Il tendit à Malko la pierre de lune enchâssée dans sa minuscule gangue d’or.
Malko examina le curieux bijou. Il avait beau être blindé contre les situations bizarres, celle-ci dépassait tout ce qu’il avait déjà vu. Enfin, cela valait mieux que les prisons de Bagdad…[11]
Il empocha la pierre de lune et commença à défaire ses trois valises, dépliant ses éternels complets d’alpaga pour les pendre soigneusement, puis il installa la photo panoramique de son château sur la coiffeuse. Albert Mann le regardait faire, sérieux comme un pape. Malko se demanda soudain si ses amis de la CIA n’étaient pas en train de lui jouer un énorme canular.
Malko déplia une chemise de voile. Il avait beau se creuser le crâne, il ne voyait pas ce qu’un Navajo avait à voir avec la sécurité des États-Unis. Les Indiens navajos sont la tribu la plus importante des USA, une cinquantaine de mille, et vivent dans le nord de l’Arizona, pacifiquement et assez pauvrement.

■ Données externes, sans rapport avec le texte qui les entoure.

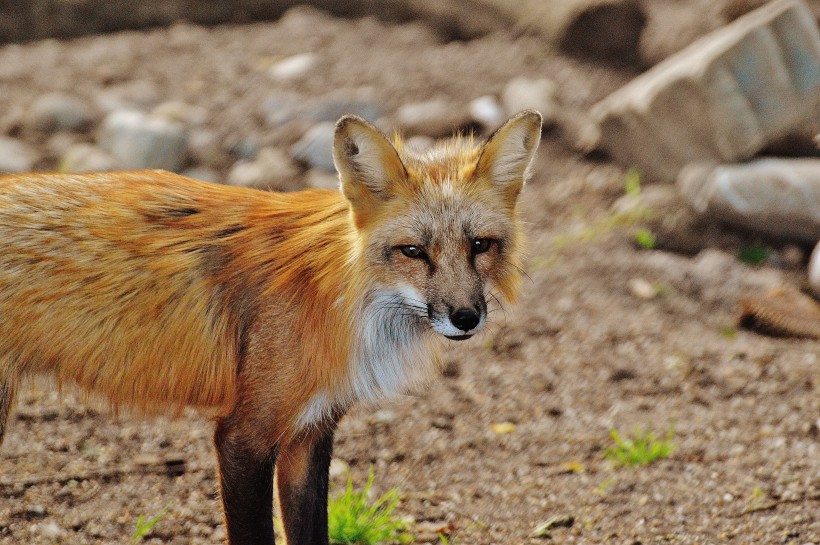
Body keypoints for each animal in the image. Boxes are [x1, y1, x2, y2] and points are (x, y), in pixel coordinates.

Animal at [1, 109, 544, 540]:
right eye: (413, 251)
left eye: (481, 245)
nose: (466, 318)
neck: (337, 301)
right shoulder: (243, 436)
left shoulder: (311, 432)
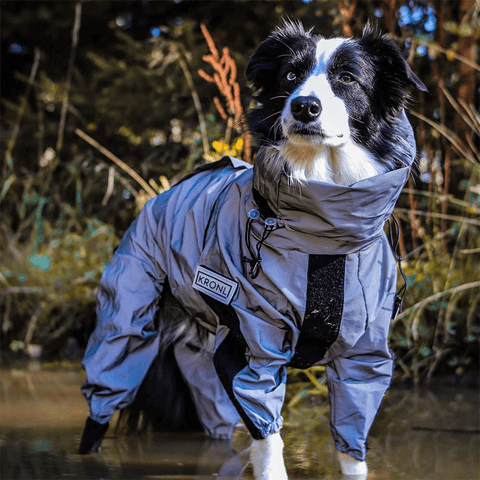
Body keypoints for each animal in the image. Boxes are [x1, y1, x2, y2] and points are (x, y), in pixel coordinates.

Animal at [79, 19, 428, 480]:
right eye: (291, 75)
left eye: (348, 78)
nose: (304, 107)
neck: (325, 232)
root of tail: (161, 196)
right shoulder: (251, 345)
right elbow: (268, 438)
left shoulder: (364, 358)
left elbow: (353, 445)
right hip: (128, 316)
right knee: (105, 391)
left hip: (201, 357)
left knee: (213, 415)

À moins qu’ils n’aient fomenté un complot pour reconquérir la terre de leurs ancêtres. Mais c’était une hypothèse trop futile pour expliquer l’insistance de la CIA à le plonger dans la débauche.

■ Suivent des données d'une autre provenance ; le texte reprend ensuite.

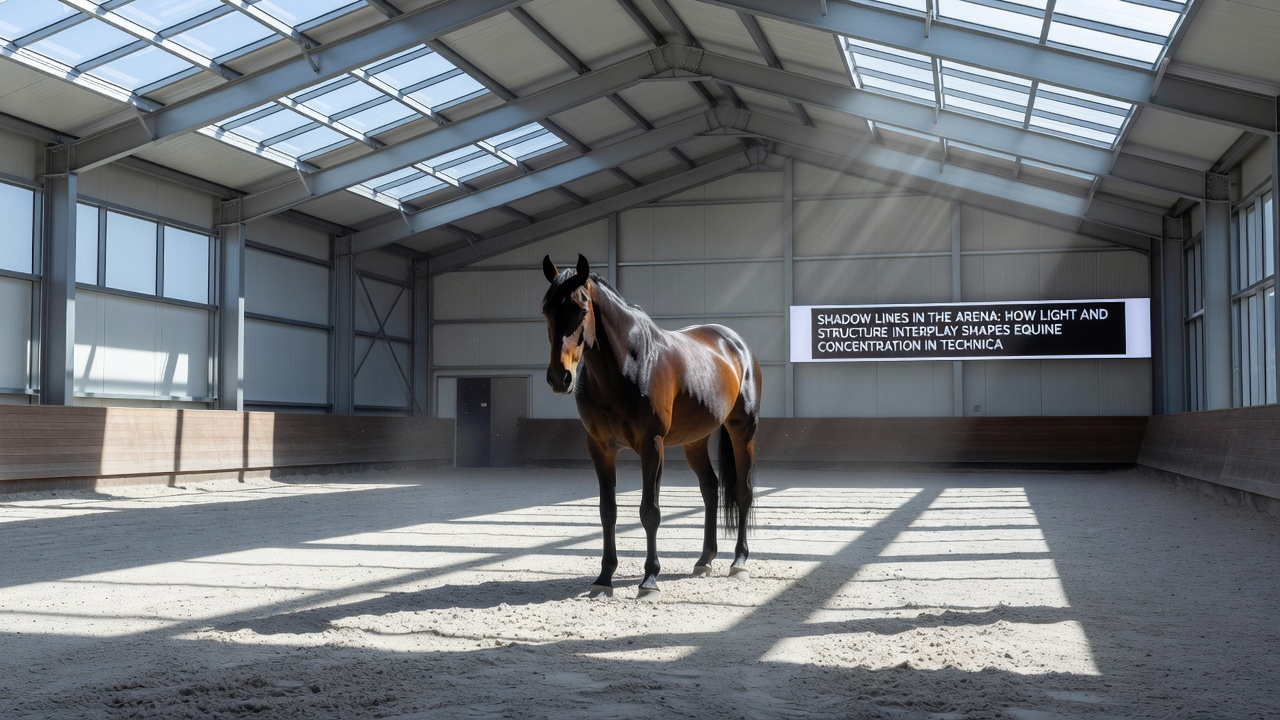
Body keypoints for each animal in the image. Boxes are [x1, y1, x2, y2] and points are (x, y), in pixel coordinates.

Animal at [541, 254, 761, 599]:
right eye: (547, 310)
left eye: (582, 309)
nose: (559, 377)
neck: (629, 363)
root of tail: (736, 344)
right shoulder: (600, 447)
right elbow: (608, 511)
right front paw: (604, 578)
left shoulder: (652, 445)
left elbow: (650, 512)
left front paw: (650, 579)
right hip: (695, 442)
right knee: (710, 490)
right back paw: (704, 560)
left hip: (743, 431)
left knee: (743, 492)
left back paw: (739, 561)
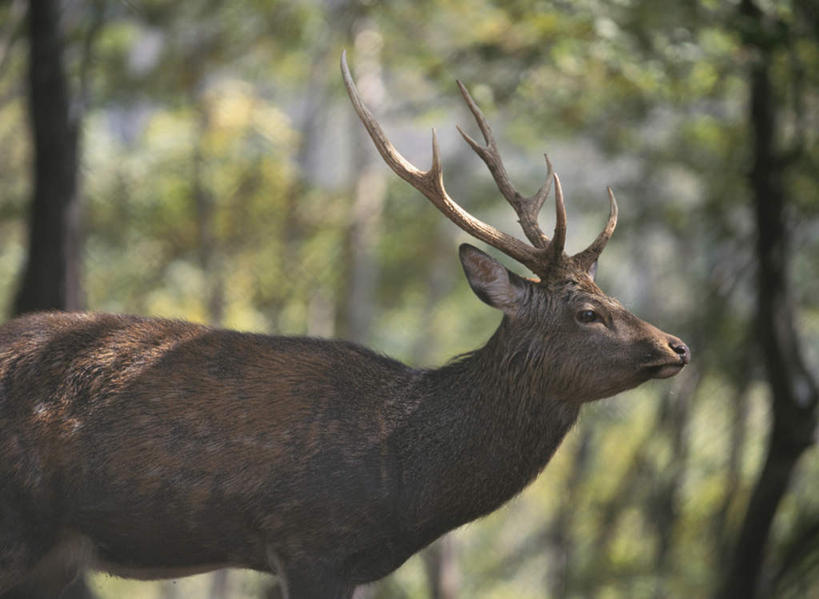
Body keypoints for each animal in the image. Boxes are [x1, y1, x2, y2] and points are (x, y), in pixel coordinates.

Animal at [0, 51, 688, 599]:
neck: (407, 484)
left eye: (609, 294)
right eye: (588, 312)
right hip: (19, 526)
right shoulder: (311, 544)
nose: (677, 346)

— Vous avez déjà fumé de la marijuana ? demanda tranquillement Albert Mann.
Malko dut avouer à sa courte honte que non. L’homme de la CIA sortit un paquet de Marlboro de sa poche et le jeta sur le lit.
— Entraînez-vous… Commencez par deux ou trois cigarettes à la fois. Pour voir l’effet que cela vous fait. Tenez, prenez cela aussi.
« Cela » c’était des pilules vertes dans un étui transparent. Malko les regarda avec méfiance.
— Encore de la drogue ?
— Non. Un antidote pour l’alcool. Cela permet de garder la tête froide.
— Vous n’avez pas d’aphrodisiaque ? demanda Malko, pince-sans-rire. Pour que ma panoplie soit complète.
Albert Mann tendit à Malko une carte marron, de la taille d’une carte de visite :
— Voici votre carte de membre de la « Factory ». Ne la perdez pas. Elle nous a coûté mille dollars, précisa-t-il.
Puis il sortit de sa poche un colt 38 au canon de deux pouces, et une boîte de cartouches.
Malko soupesa l’arme et remarqua qu’elle ne portait aucun numéro de série. Décidément la CIA soignait les détails.
— Vous croyez que je vais avoir besoin de cela, ici ? L’Américain haussa les épaules :
— Si nous avons raison, vous en aurez sûrement besoin, ici ou ailleurs.
Charmant. Malko contempla la panoplie étendue sur le lit. Si tous les clients du Beverly Hills en avaient autant…
— Ce n’est pas avec cela que je vais me lier avec M. Gene Shirak, soupira-t-il.
Le sourire froid réapparut sur les lèvres d’Albert Mann.